MATERIAL FOR THIS EXERCISE
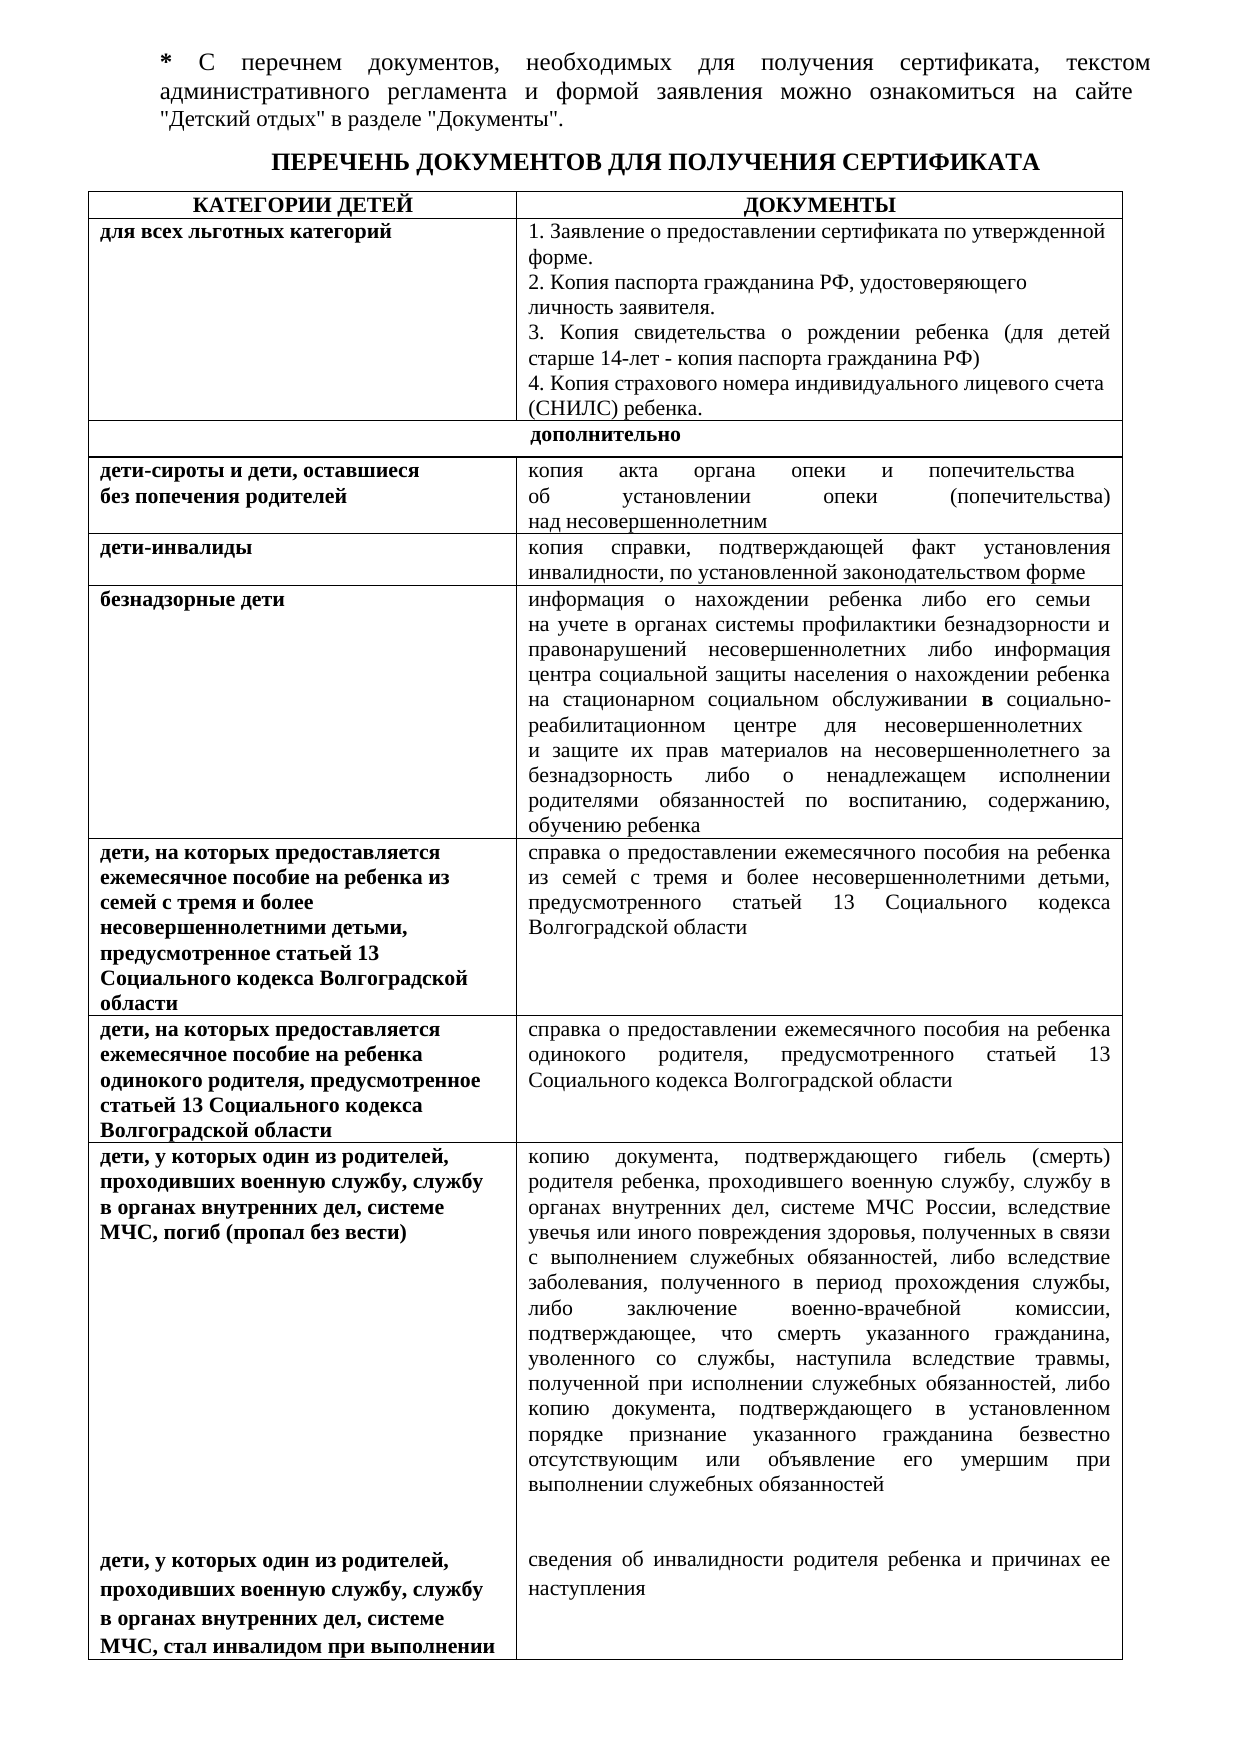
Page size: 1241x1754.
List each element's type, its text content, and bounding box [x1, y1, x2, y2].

table_cell безнадзорные дети [89, 586, 516, 838]
table_cell копия акта органа опеки и попечительства об установлении опеки (попечительства) над несовершеннолетним [517, 458, 1122, 533]
text ПЕРЕЧЕНЬ ДОКУМЕНТОВ ДЛЯ ПОЛУЧЕНИЯ СЕРТИФИКАТА [159, 147, 1152, 176]
table_cell дополнительно [89, 421, 1122, 456]
table_header КАТЕГОРИИ ДЕТЕЙ [89, 192, 516, 217]
table_header ДОКУМЕНТЫ [517, 192, 1122, 217]
table_cell для всех льготных категорий [89, 219, 516, 420]
table_cell копия справки, подтверждающей факт установления инвалидности, по установленной законодательством форме [517, 534, 1122, 584]
table_cell справка о предоставлении ежемесячного пособия на ребенка одинокого родителя, предусмотренного статьей 13 Социального кодекса Волгоградской области [517, 1016, 1122, 1142]
table_cell информация о нахождении ребенка либо его семьи на учете в органах системы профилактики безнадзорности и правонарушений несовершеннолетних либо информация центра социальной защиты населения о нахождении ребенка на стационарном социальном обслуживании в социально-реабилитационном центре для несовершеннолетних и защите их прав материалов на несовершеннолетнего за безнадзорность либо о ненадлежащем исполнении родителями обязанностей по воспитанию, содержанию, обучению ребенка [517, 586, 1122, 838]
table_cell дети, на которых предоставляется ежемесячное пособие на ребенка из семей с тремя и более несовершеннолетними детьми, предусмотренное статьей 13 Социального кодекса Волгоградской области [89, 839, 516, 1015]
text * С перечнем документов, необходимых для получения сертификата, текстом административного регламента и формой заявления можно ознакомиться на сайте "Детский отдых" в разделе "Документы". [159, 47, 1152, 131]
table_cell дети-инвалиды [89, 534, 516, 584]
table_cell справка о предоставлении ежемесячного пособия на ребенка из семей с тремя и более несовершеннолетними детьми, предусмотренного статьей 13 Социального кодекса Волгоградской области [517, 839, 1122, 1015]
table_cell дети, на которых предоставляется ежемесячное пособие на ребенка одинокого родителя, предусмотренное статьей 13 Социального кодекса Волгоградской области [89, 1016, 516, 1142]
table_cell дети-сироты и дети, оставшиеся без попечения родителей [89, 458, 516, 533]
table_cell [517, 1143, 1122, 1659]
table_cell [89, 1143, 516, 1659]
table_cell 1. Заявление о предоставлении сертификата по утвержденной форме. 2. Копия паспорта гражданина РФ, удостоверяющего личность заявителя. 3. Копия свидетельства о рождении ребенка (для детей старше 14-лет - копия паспорта гражданина РФ) 4. Копия страхового номера индивидуального лицевого счета (СНИЛС) ребенка. [517, 219, 1122, 420]
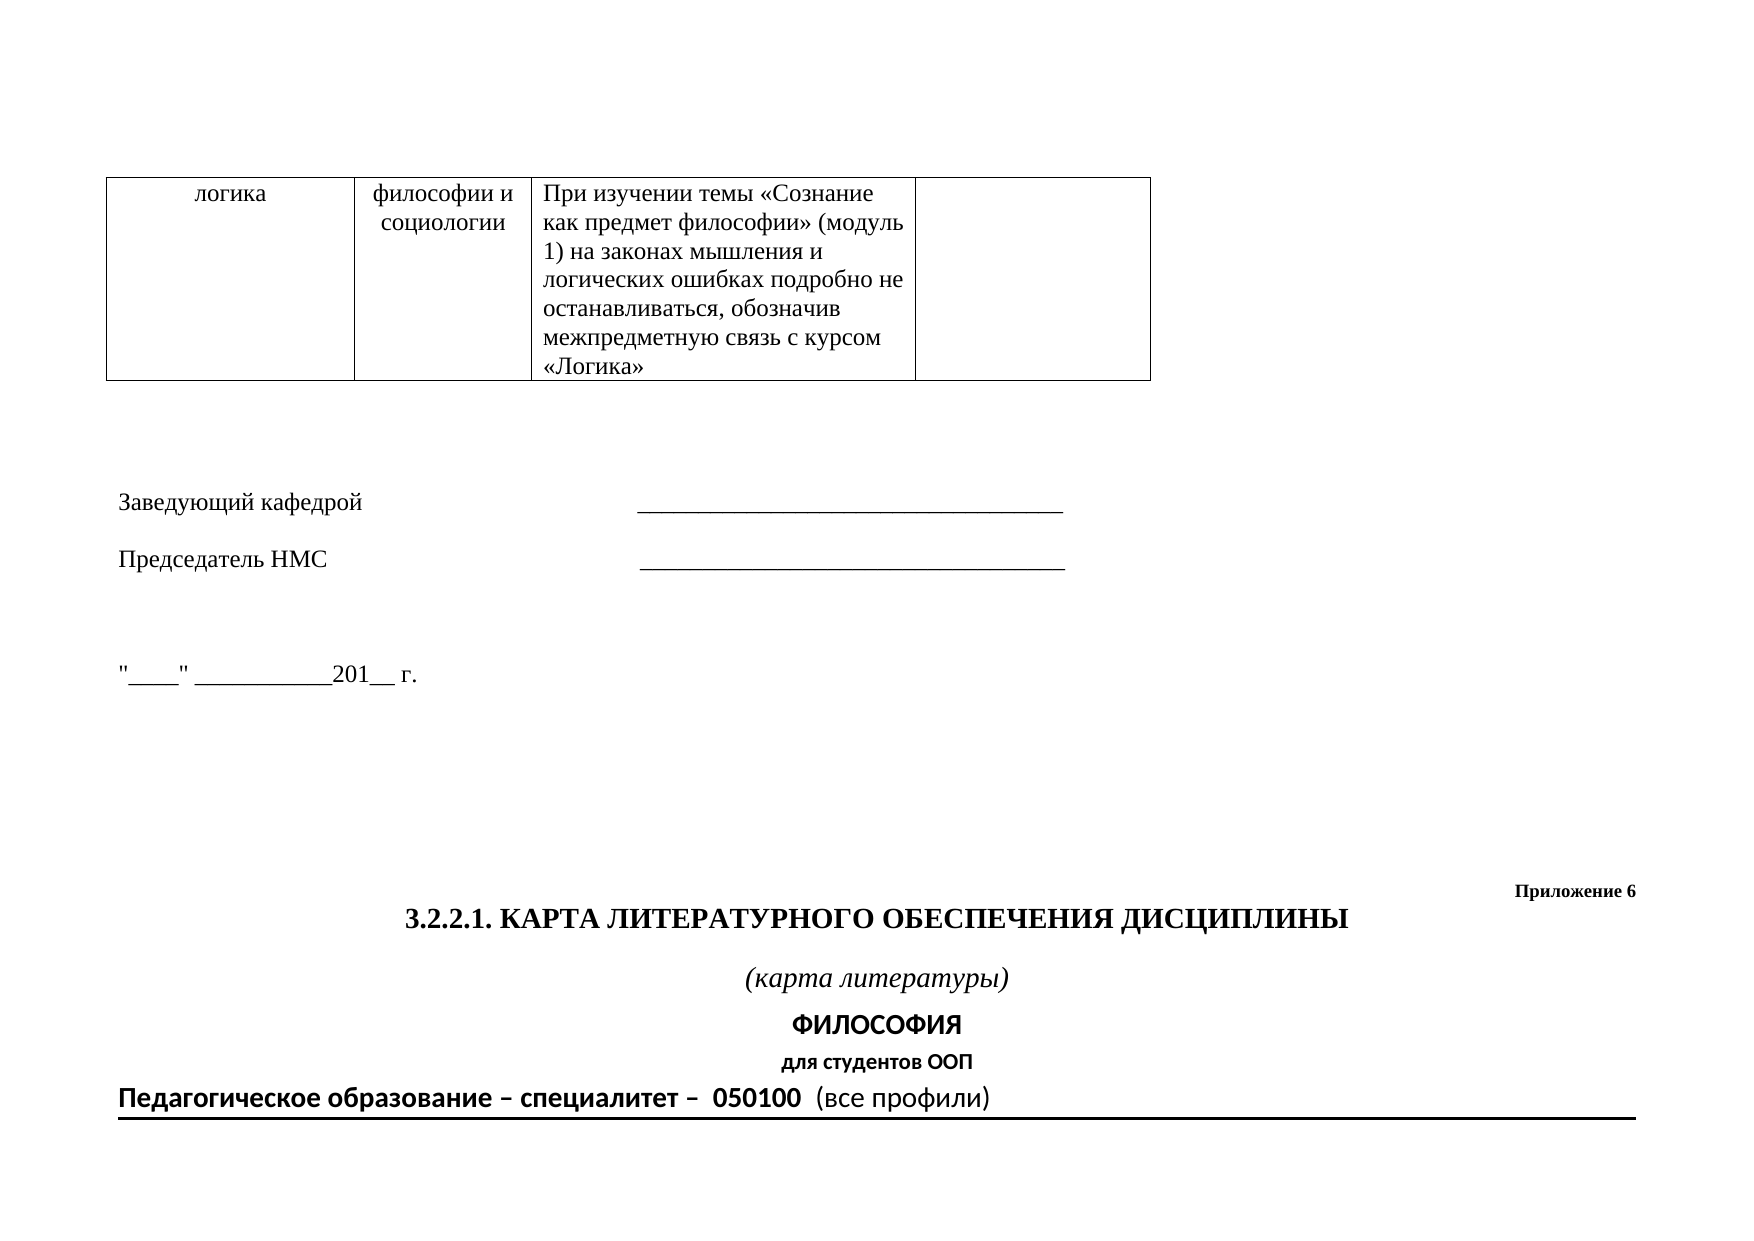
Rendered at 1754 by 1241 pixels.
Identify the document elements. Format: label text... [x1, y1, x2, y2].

INSTRUCTIONS FOR THE TASK
Print the records above exactly, minus pictures.

REPLY
Page size: 1241x1754.
List each element's type, its text content, and bounding box [x1, y1, x2, y2].

table_cell безнадзорные дети [89, 586, 516, 838]
table_cell копия акта органа опеки и попечительства об установлении опеки (попечительства) над несовершеннолетним [517, 458, 1122, 533]
text ПЕРЕЧЕНЬ ДОКУМЕНТОВ ДЛЯ ПОЛУЧЕНИЯ СЕРТИФИКАТА [159, 147, 1152, 176]
table_cell дополнительно [89, 421, 1122, 456]
table_header КАТЕГОРИИ ДЕТЕЙ [89, 192, 516, 217]
table_header ДОКУМЕНТЫ [517, 192, 1122, 217]
table_cell для всех льготных категорий [89, 219, 516, 420]
table_cell копия справки, подтверждающей факт установления инвалидности, по установленной законодательством форме [517, 534, 1122, 584]
table_cell справка о предоставлении ежемесячного пособия на ребенка одинокого родителя, предусмотренного статьей 13 Социального кодекса Волгоградской области [517, 1016, 1122, 1142]
table_cell информация о нахождении ребенка либо его семьи на учете в органах системы профилактики безнадзорности и правонарушений несовершеннолетних либо информация центра социальной защиты населения о нахождении ребенка на стационарном социальном обслуживании в социально-реабилитационном центре для несовершеннолетних и защите их прав материалов на несовершеннолетнего за безнадзорность либо о ненадлежащем исполнении родителями обязанностей по воспитанию, содержанию, обучению ребенка [517, 586, 1122, 838]
table_cell дети, на которых предоставляется ежемесячное пособие на ребенка из семей с тремя и более несовершеннолетними детьми, предусмотренное статьей 13 Социального кодекса Волгоградской области [89, 839, 516, 1015]
text * С перечнем документов, необходимых для получения сертификата, текстом административного регламента и формой заявления можно ознакомиться на сайте "Детский отдых" в разделе "Документы". [159, 47, 1152, 131]
table_cell дети-инвалиды [89, 534, 516, 584]
table_cell справка о предоставлении ежемесячного пособия на ребенка из семей с тремя и более несовершеннолетними детьми, предусмотренного статьей 13 Социального кодекса Волгоградской области [517, 839, 1122, 1015]
table_cell дети, на которых предоставляется ежемесячное пособие на ребенка одинокого родителя, предусмотренное статьей 13 Социального кодекса Волгоградской области [89, 1016, 516, 1142]
table_cell дети-сироты и дети, оставшиеся без попечения родителей [89, 458, 516, 533]
table_cell [517, 1143, 1122, 1659]
table_cell [89, 1143, 516, 1659]
table_cell 1. Заявление о предоставлении сертификата по утвержденной форме. 2. Копия паспорта гражданина РФ, удостоверяющего личность заявителя. 3. Копия свидетельства о рождении ребенка (для детей старше 14-лет - копия паспорта гражданина РФ) 4. Копия страхового номера индивидуального лицевого счета (СНИЛС) ребенка. [517, 219, 1122, 420]
Rendered at 1754 by 1241 pixels.
Identify the document elements. Format: label text... [x1, y1, x2, y2].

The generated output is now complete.